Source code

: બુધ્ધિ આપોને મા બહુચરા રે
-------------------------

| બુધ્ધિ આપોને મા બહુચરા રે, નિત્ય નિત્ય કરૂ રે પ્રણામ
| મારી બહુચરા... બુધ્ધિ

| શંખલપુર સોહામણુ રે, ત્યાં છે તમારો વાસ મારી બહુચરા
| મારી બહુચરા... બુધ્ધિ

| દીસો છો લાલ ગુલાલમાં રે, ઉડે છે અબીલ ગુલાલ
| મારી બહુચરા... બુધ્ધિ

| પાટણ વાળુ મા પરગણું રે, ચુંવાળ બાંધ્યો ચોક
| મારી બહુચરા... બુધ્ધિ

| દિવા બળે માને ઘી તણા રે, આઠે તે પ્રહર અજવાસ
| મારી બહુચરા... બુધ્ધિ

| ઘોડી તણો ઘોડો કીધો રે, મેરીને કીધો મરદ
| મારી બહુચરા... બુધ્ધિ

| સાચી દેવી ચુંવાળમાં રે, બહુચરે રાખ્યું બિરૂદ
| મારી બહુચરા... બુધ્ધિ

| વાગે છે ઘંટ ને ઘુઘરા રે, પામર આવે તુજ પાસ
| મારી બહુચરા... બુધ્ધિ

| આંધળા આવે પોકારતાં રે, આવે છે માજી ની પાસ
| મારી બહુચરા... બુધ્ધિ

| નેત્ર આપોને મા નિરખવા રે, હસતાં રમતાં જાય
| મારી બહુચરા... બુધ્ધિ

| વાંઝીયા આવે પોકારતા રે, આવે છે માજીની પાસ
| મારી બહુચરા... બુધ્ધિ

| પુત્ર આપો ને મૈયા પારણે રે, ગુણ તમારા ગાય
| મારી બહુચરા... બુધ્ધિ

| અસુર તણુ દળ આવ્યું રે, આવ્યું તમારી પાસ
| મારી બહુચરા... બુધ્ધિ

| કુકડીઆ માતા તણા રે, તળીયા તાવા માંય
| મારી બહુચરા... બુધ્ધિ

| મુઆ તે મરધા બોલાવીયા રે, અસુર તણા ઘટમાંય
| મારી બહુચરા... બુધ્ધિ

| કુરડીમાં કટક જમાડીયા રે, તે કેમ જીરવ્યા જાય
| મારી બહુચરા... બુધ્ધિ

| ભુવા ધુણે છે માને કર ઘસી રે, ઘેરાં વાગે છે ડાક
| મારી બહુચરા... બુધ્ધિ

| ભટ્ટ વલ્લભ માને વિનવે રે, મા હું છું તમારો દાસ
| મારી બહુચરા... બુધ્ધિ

━━━━━━━━━━━━━━━━

■ WHAT TO PRODUCE ■
Copy exactly the lines above, starting at the opening line and finishing at the line in which "ચુંવાળ બાંધ્યો ચોક" occurs.

■ SOLUTION TO THE EXERCISE ■
Source code

: બુધ્ધિ આપોને મા બહુચરા રે
-------------------------

| બુધ્ધિ આપોને મા બહુચરા રે, નિત્ય નિત્ય કરૂ રે પ્રણામ
| મારી બહુચરા... બુધ્ધિ

| શંખલપુર સોહામણુ રે, ત્યાં છે તમારો વાસ મારી બહુચરા
| મારી બહુચરા... બુધ્ધિ

| દીસો છો લાલ ગુલાલમાં રે, ઉડે છે અબીલ ગુલાલ
| મારી બહુચરા... બુધ્ધિ

| પાટણ વાળુ મા પરગણું રે, ચુંવાળ બાંધ્યો ચોક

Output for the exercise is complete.